* Problem:
Pick out every line in the rows below that contains the string "Thúy", and copy each one.

* Data for this exercise:
= = =

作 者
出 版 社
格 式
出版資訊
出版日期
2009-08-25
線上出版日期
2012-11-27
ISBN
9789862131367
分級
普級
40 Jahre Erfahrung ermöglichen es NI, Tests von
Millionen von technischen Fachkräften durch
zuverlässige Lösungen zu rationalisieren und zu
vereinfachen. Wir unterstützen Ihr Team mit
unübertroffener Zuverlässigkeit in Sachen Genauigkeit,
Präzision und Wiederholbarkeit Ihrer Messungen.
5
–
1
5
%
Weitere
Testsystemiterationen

= = =

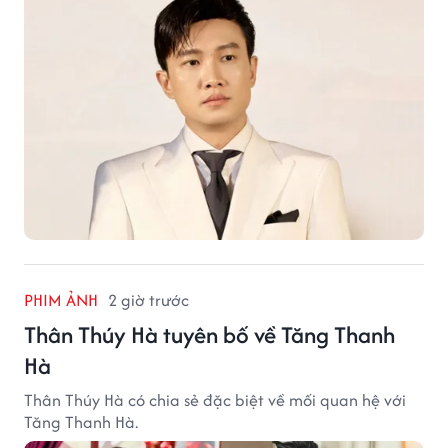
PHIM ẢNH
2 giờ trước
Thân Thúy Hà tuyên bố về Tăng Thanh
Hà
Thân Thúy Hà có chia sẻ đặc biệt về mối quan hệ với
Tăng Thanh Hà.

= = =

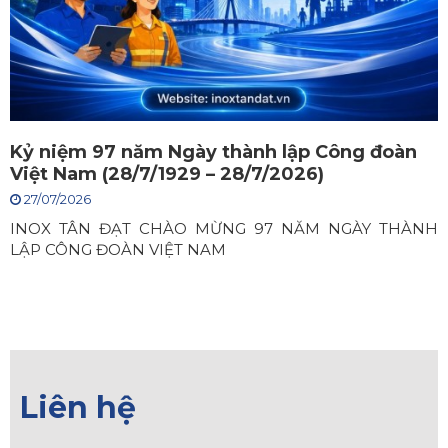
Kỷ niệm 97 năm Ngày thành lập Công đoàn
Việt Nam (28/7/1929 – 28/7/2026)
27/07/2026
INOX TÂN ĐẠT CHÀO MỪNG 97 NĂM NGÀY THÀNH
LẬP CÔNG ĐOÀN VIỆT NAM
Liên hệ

= = =

* Written answer:
Thân Thúy Hà tuyên bố về Tăng Thanh
Thân Thúy Hà có chia sẻ đặc biệt về mối quan hệ với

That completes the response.